Dissipative superfluid mass flux through solid 4He

TL;DR

This study investigates superfluid helium flow through solid 4He, revealing dissipative, nonlinear behavior suggestive of Luttinger liquid characteristics, with flow likely occurring along dislocation cores.

Contribution

It provides detailed measurements of helium flow through solid 4He, demonstrating temperature-dependent dissipation and nonlinear flow behavior indicative of one-dimensional Luttinger liquid physics.

Findings

Flow decreases with increasing temperature above 100 mK.

Flow exhibits nonlinear dependence on chemical potential difference, with an exponent less than 0.5.
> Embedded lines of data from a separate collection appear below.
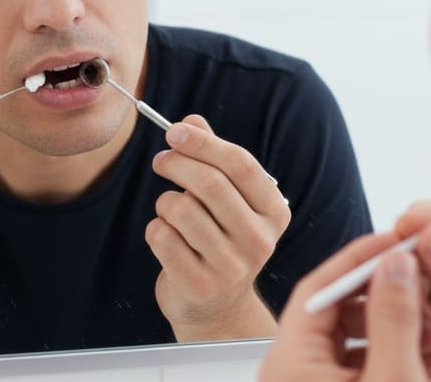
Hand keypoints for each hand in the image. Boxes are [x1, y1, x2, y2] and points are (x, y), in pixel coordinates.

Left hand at [147, 115, 291, 340]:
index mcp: (273, 212)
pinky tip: (168, 240)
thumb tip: (191, 121)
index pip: (241, 165)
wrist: (218, 308)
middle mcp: (259, 240)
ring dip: (166, 202)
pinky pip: (162, 236)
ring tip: (171, 212)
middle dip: (176, 163)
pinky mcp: (200, 285)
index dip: (204, 143)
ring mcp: (231, 267)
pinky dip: (156, 229)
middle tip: (161, 160)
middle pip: (210, 184)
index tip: (174, 131)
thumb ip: (213, 159)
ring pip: (181, 209)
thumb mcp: (229, 200)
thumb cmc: (221, 241)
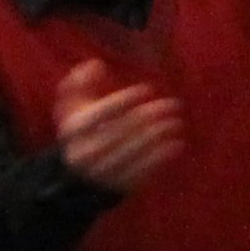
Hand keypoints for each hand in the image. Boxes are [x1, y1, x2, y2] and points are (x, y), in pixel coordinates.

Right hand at [49, 60, 191, 197]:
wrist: (80, 174)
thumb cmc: (84, 130)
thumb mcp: (73, 106)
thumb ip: (78, 83)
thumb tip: (94, 64)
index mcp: (73, 131)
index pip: (97, 115)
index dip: (122, 101)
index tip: (146, 89)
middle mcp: (85, 153)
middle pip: (118, 133)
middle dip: (147, 117)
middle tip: (171, 104)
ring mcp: (102, 172)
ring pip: (131, 153)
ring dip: (157, 136)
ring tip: (176, 122)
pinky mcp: (118, 185)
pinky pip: (140, 172)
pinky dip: (159, 158)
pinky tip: (176, 144)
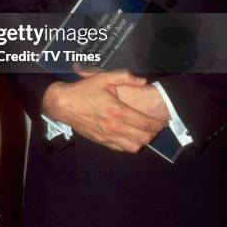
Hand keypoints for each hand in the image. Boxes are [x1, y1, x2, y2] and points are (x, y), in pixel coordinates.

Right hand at [42, 71, 165, 152]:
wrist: (63, 104)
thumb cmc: (84, 90)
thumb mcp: (103, 77)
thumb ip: (124, 77)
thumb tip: (143, 81)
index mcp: (117, 111)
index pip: (146, 123)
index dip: (158, 124)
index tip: (163, 120)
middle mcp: (114, 127)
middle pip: (143, 138)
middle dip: (154, 133)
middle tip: (156, 125)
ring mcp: (108, 136)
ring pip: (133, 147)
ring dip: (142, 140)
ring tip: (144, 131)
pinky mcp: (101, 141)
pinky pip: (121, 149)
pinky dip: (129, 144)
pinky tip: (129, 134)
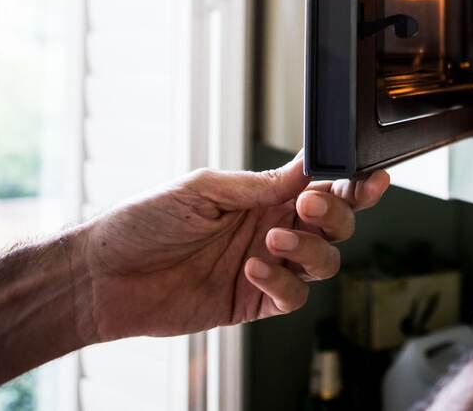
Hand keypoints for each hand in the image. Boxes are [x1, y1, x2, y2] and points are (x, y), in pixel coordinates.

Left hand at [72, 154, 389, 341]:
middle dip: (337, 214)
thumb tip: (306, 170)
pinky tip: (252, 270)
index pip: (324, 186)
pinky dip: (282, 282)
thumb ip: (259, 183)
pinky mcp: (254, 301)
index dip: (354, 183)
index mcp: (266, 195)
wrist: (103, 277)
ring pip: (324, 261)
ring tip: (271, 242)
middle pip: (336, 223)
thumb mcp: (203, 188)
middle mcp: (273, 228)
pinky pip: (293, 296)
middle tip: (309, 206)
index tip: (369, 178)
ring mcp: (268, 266)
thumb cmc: (143, 222)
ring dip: (308, 249)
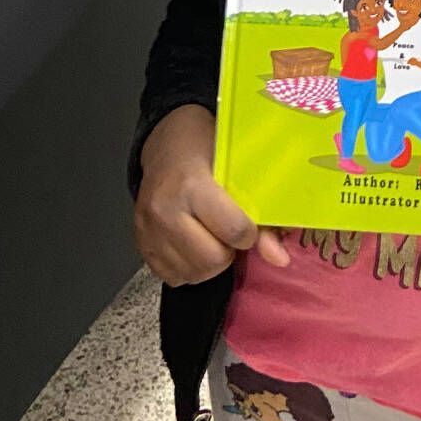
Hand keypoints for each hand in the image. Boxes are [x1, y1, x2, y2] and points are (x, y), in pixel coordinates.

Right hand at [134, 105, 289, 286]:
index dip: (248, 232)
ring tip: (210, 236)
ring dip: (209, 262)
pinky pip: (173, 277)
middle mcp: (165, 209)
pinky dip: (189, 267)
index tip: (247, 223)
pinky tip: (193, 245)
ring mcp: (148, 229)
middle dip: (228, 250)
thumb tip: (280, 258)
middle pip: (212, 259)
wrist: (165, 144)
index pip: (233, 230)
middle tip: (227, 231)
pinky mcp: (141, 244)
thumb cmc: (205, 149)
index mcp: (192, 185)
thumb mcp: (238, 169)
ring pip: (194, 273)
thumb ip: (262, 217)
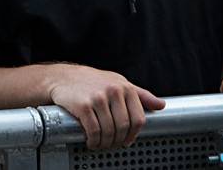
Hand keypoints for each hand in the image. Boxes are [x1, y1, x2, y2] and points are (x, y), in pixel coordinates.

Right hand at [48, 65, 164, 149]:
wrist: (61, 77)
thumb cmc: (90, 81)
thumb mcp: (117, 82)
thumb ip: (139, 94)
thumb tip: (161, 105)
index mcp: (124, 87)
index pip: (139, 118)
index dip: (134, 134)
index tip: (126, 140)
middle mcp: (113, 91)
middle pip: (124, 127)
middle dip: (118, 140)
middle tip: (111, 145)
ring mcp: (98, 98)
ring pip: (109, 130)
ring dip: (105, 143)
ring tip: (100, 144)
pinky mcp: (83, 105)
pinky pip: (94, 131)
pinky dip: (94, 141)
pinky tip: (91, 141)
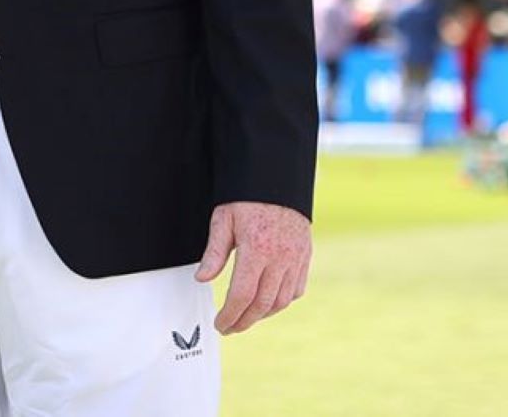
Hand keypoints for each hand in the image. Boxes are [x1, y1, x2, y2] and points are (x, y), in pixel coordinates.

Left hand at [195, 201, 310, 334]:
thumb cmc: (246, 198)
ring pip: (282, 301)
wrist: (277, 180)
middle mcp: (280, 258)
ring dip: (263, 315)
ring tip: (246, 317)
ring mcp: (296, 259)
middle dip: (244, 321)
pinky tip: (268, 303)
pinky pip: (297, 289)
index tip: (221, 324)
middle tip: (230, 327)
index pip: (242, 295)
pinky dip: (282, 302)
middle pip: (263, 304)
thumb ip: (214, 252)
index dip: (230, 315)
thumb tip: (202, 278)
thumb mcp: (223, 219)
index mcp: (256, 250)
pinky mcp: (305, 257)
Flow behavior suggests superfluidity along dislocation cores in solid helium.

Abstract

The thermo-mechanical effect in superfluid helium is used to create an initial chemical potential difference, $\Delta \mu_0$, across a solid $^4$He sample. This $\Delta \mu_0$ causes a flow of helium atoms from one reservoir filled with superfluid helium, through a sample cell filled with solid helium, to another superfluid-filled reservoir until chemical potential equilibrium is restored. The solid helium sample is separated from each of the reservoirs by Vycor rods that allow only the superfluid component to flow. With an improved technique, measurements of the flow, $F$, at several fixed solid helium temperatures, $T$, have been made as function of $\Delta \mu$ in the pressure range 25.5 - 26.1 bar. And, measurements of $F$ have been made as a function of temperature in the range $180 < T < 545$~mK for several fixed values of $\Delta \mu$. The temperature dependence of the flow above $100$~mK shows a reduction of the flux with an increase in temperature that is well described by $F = F_0^*[1 - a\exp(-E/T)]$. The non-linear functional dependence $F \sim (\Delta \mu)^b$, with $b < 0.5$ independent of temperature but dependent on pressure, documents in some detail the dissipative nature of the flow and suggests that this system demonstrates Luttinger liquid-like one-dimensional behavior. The mechanism that causes this flow behavior is not certain, but is consistent with superflow on the cores of edge dislocations.